Suicide Prevention Australia gives evidence at Productivity Commission Inquiry
Suicide Prevention Australia gave evidence at the Productivity Commission’s public hearing in Sydney. We supported the Commission’s recommendations dealing with whole of government collaboration, aftercare, and digital modes of improving access.
Our key points included:
• Whole of Government reform: All levels of Government must collaborate and pool funding to relieve the burden of mental ill health and suicide on our community. It doesn’t make sense to have multiple systems and streams for mental health funding and oversight. The Ministers of Health have confirmed they will enter into a new National Mental Health and Suicide Prevention Agreement. The Agreement is set to be finalised early 2020. We also need to see practical mechanisms put in place to put the Agreement into action. These should include requiring an assessment of mental health and suicide prevention impacts as a compulsory stage in the Cabinet submission process.

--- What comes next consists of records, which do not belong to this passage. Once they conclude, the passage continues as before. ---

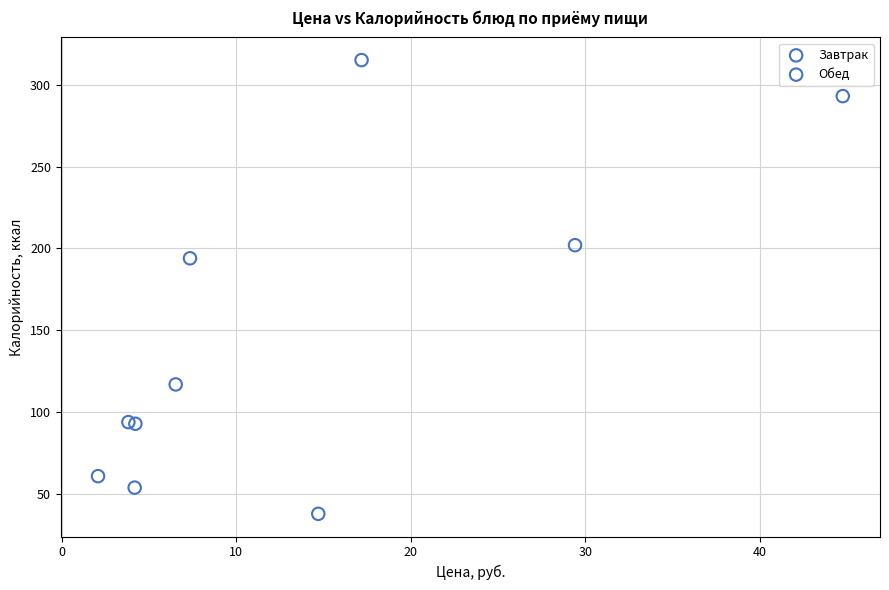

Which series contains the highest Y value?

Обед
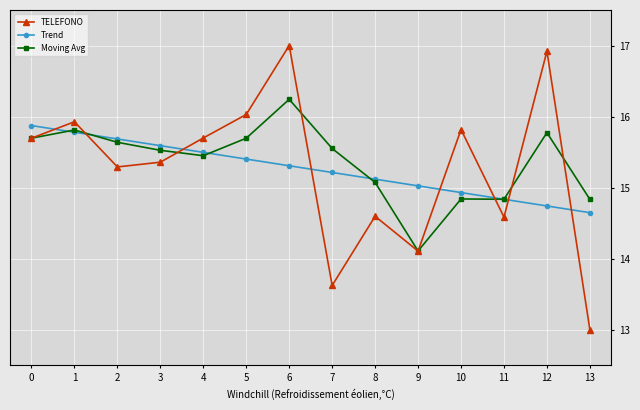

What are all the series names shown in the legend?

TELEFONO, Trend, Moving Avg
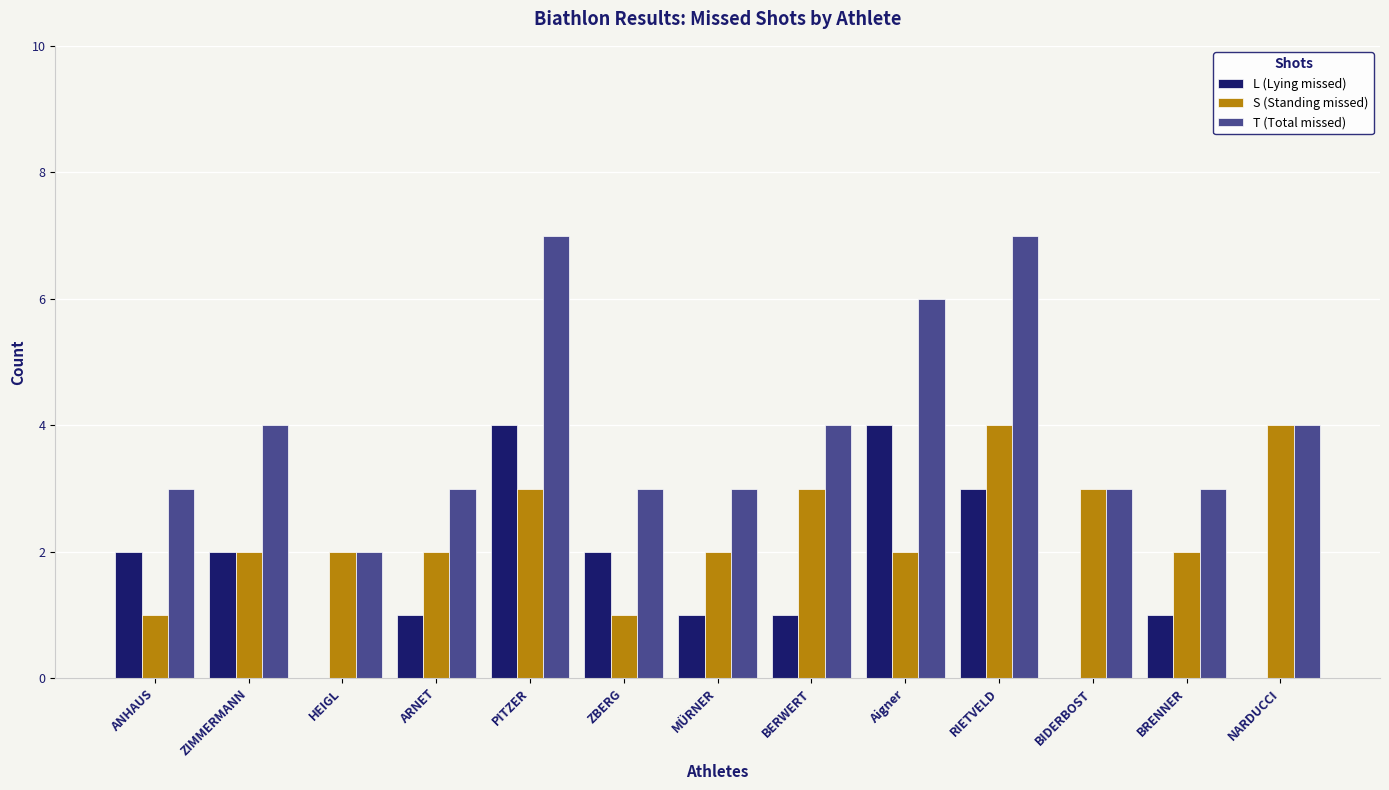

Which series has the largest total across all categories?

T (Total missed)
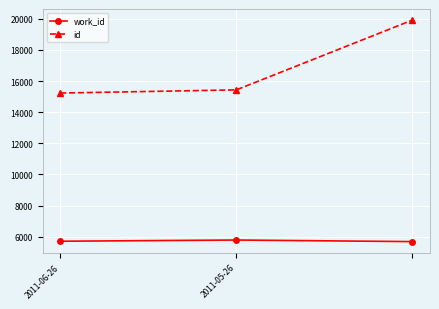

How many data points does each series have?

3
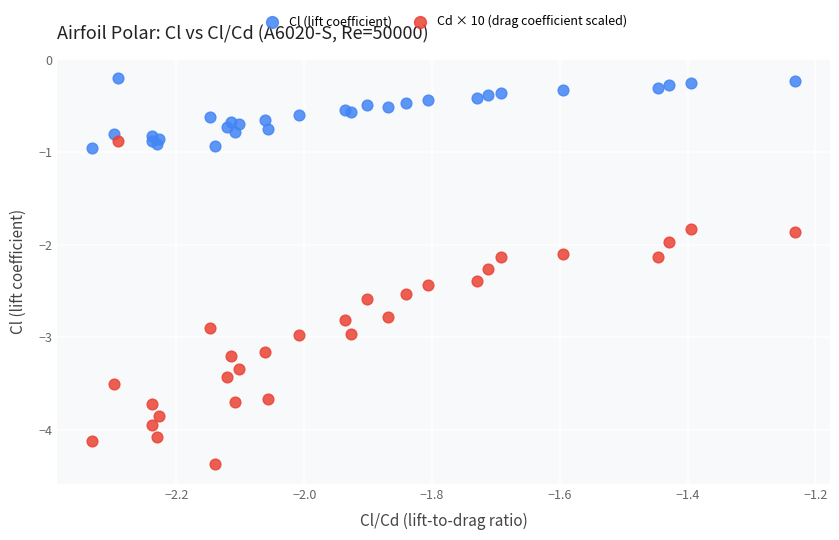

Which series has the widest spread of Y values?

Cd × 10 (drag coefficient scaled)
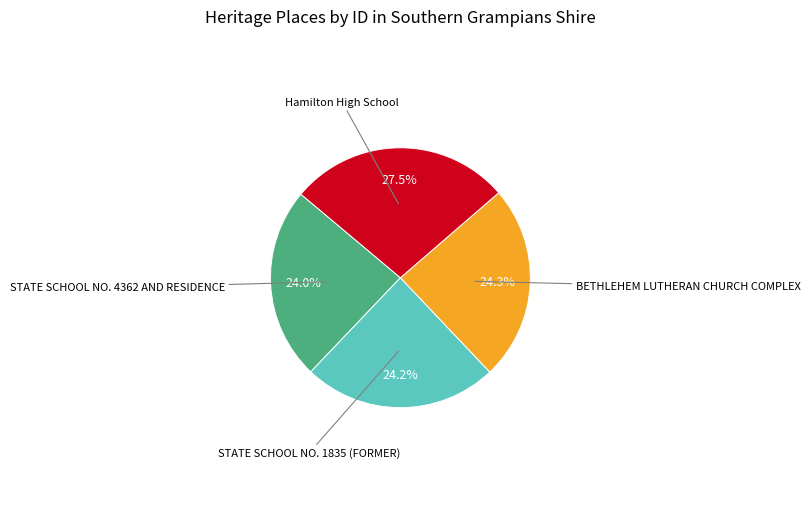

Count the number of slices in the pie.

4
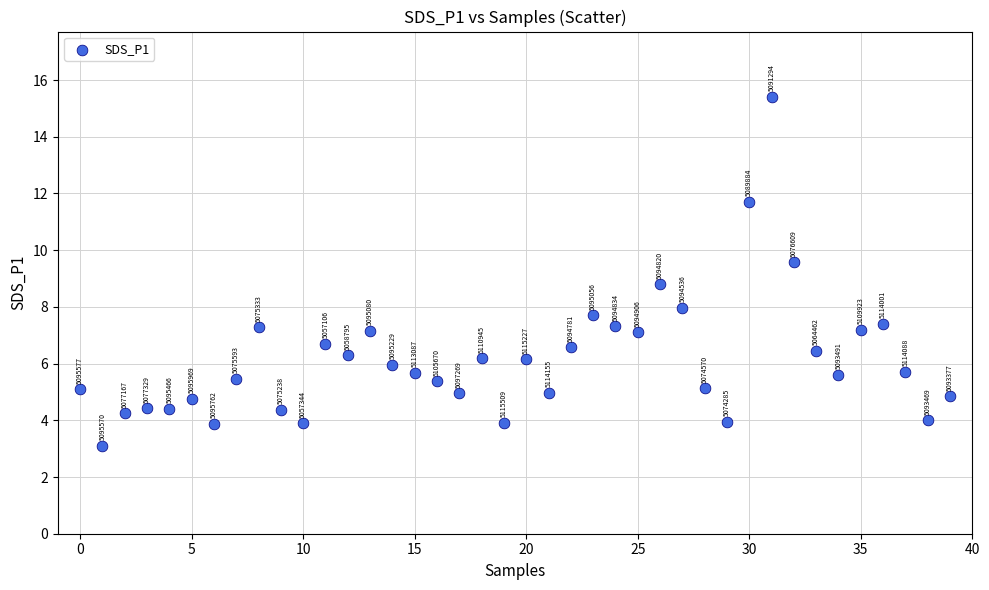

What Y value in the scatter plot is closest to 9?

8.8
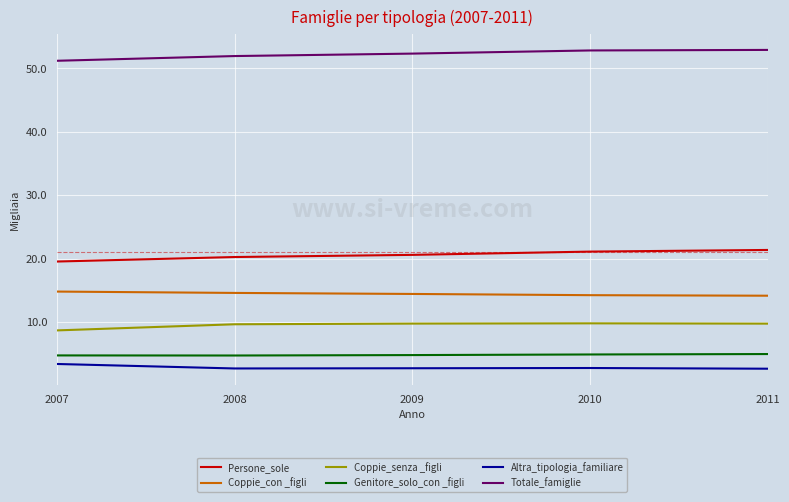

What is the spread (max minus min) of values at 2007?

47.8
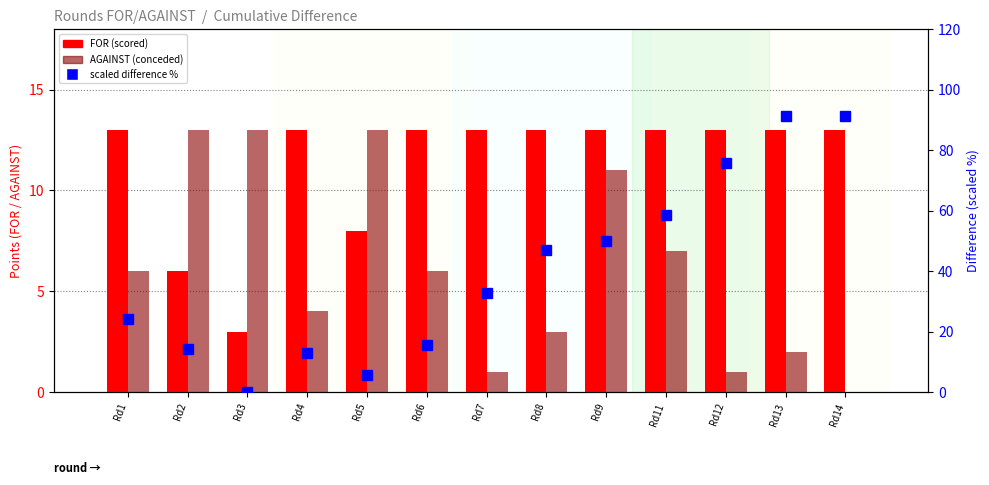

Is it true that FOR equals 13.0 at Rd9?

True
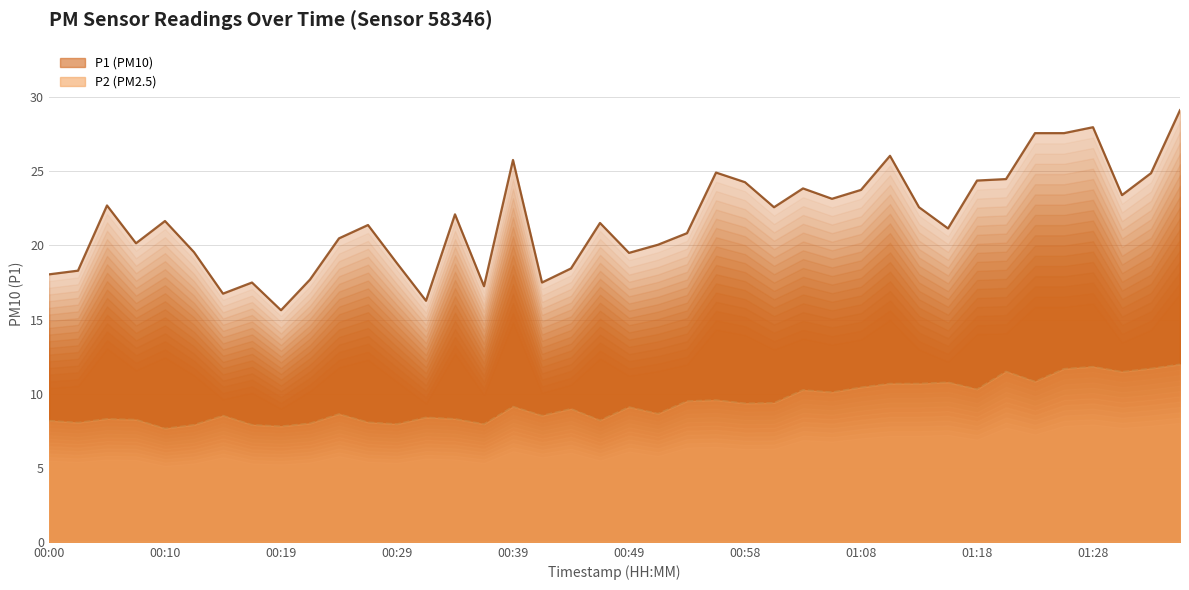

True or false: P2 trend has a value of 9.6 at 23.

True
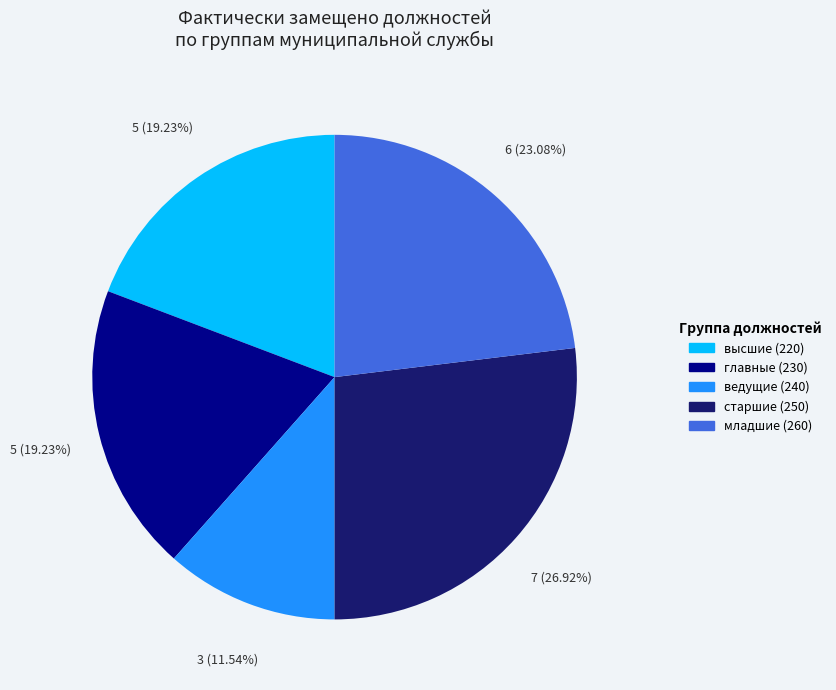

Count the number of slices in the pie.

5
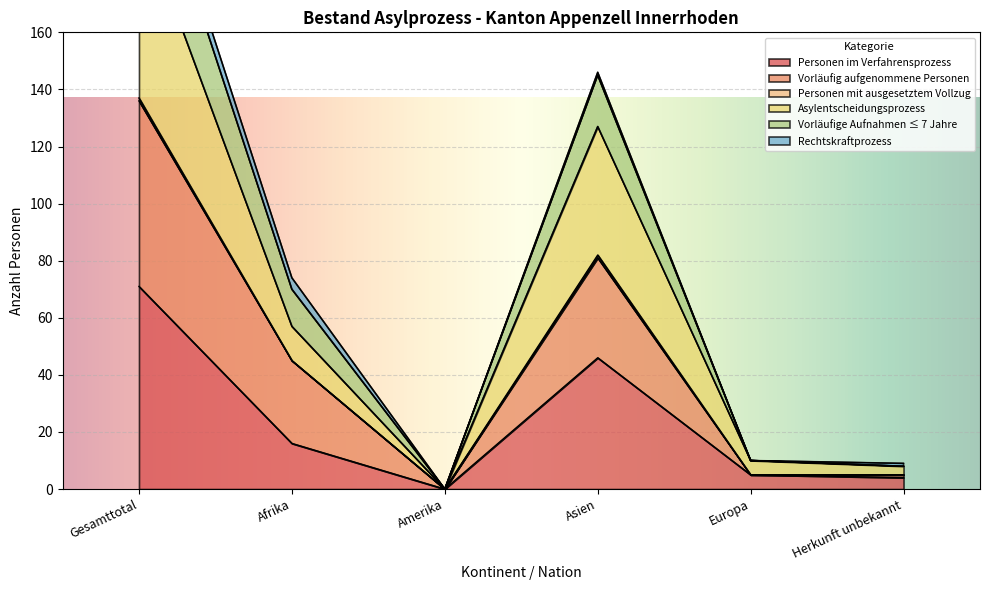

Which category has the highest value in the Personen im Verfahrensprozess series?

Gesamttotal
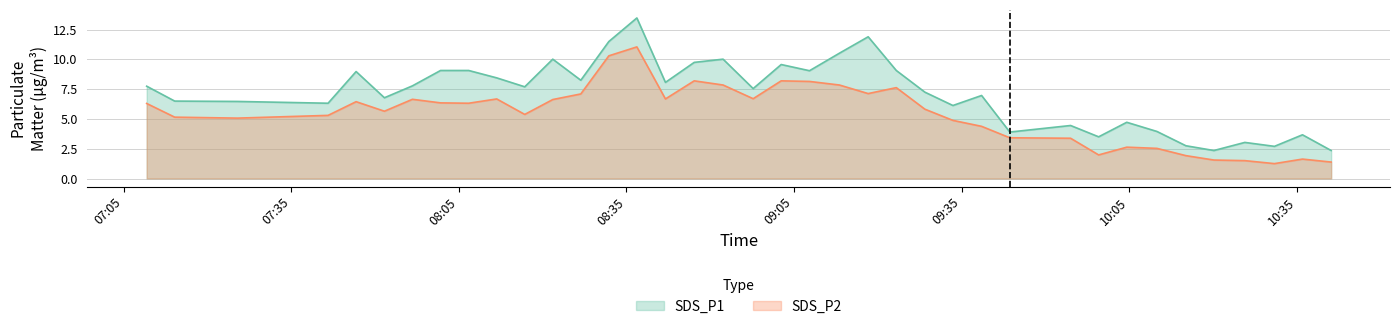

What is the minimum value shown in the chart?

1.2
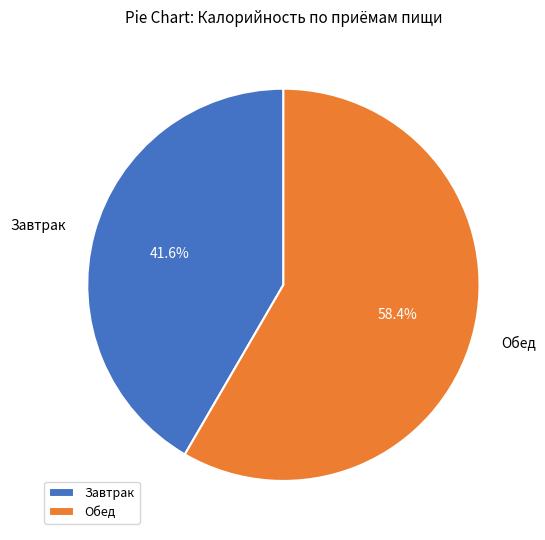

Which slice is the smallest?

Завтрак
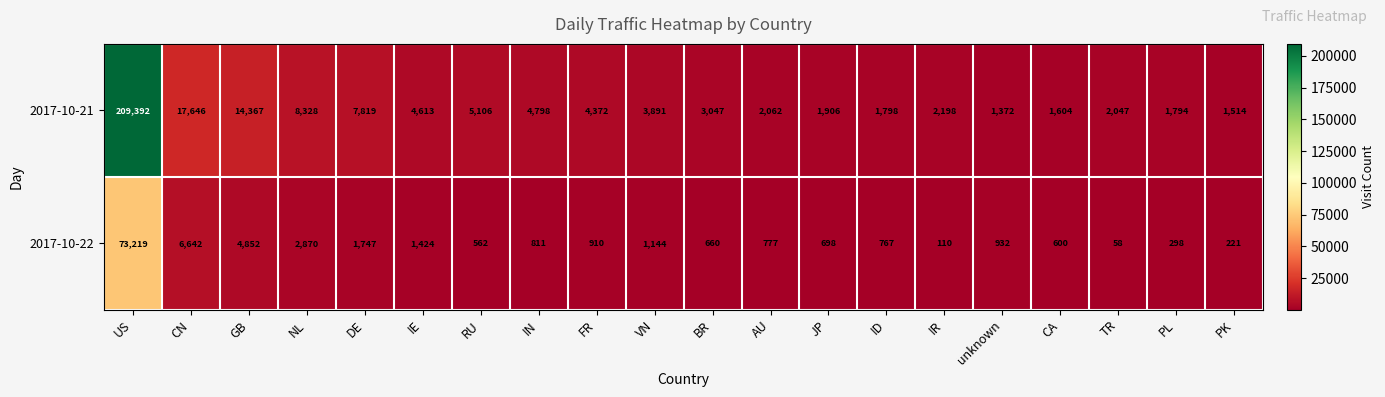

What is the sum of all 2017-10-21 values?

299674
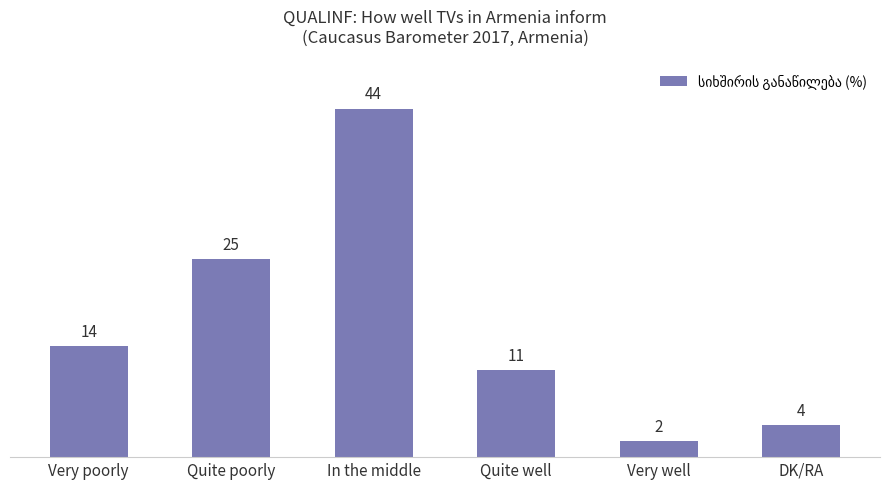

At which label is the value closest to 23?

Quite poorly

• Digital focus: The emphasis on alternative modes of delivery, particularly digital, is also something we support. In particular, Australians in rural and remote communities lack access to critical support services. Offering services by digital means will help address access issues. We note also that many of the Commission’s assessments do not necessarily reflect the capabilities of the modern digital environment. Digital technology should not be used only to connect clinicians with patients – but as the prime mechanism for practical support. We see this, for example, with the success of ReachOut which provides thousands of young Australians with a safe space for mental health support.
• Aftercare: It is well established that those who’ve made a first attempt at suicide are at greatest risk of attempting again, especially within six months of the attempt. Suicide attempt survivors often receive inadequate follow up. This is often because our public health system is under pressure. Taking up the Commission’s ideas on aftercare will mean we provide a continuum of care to people who need it most.
We also raised additional areas for the Commission to consider in its final report:
• providing a clear, signposted roadmap for reform along the lines of the World Health Organisation’s three pronged model for suicide prevention
• the need to collect and share accurate, reliable and timely data on suicide deaths and social determinants of suicide;
• the benefits of a national, sector-led accreditation scheme to lift the quality and standards of the sector; and
• a comprehensive suicide prevention workforce strategy, supported by practical, scale-able measures to address urgent training gaps.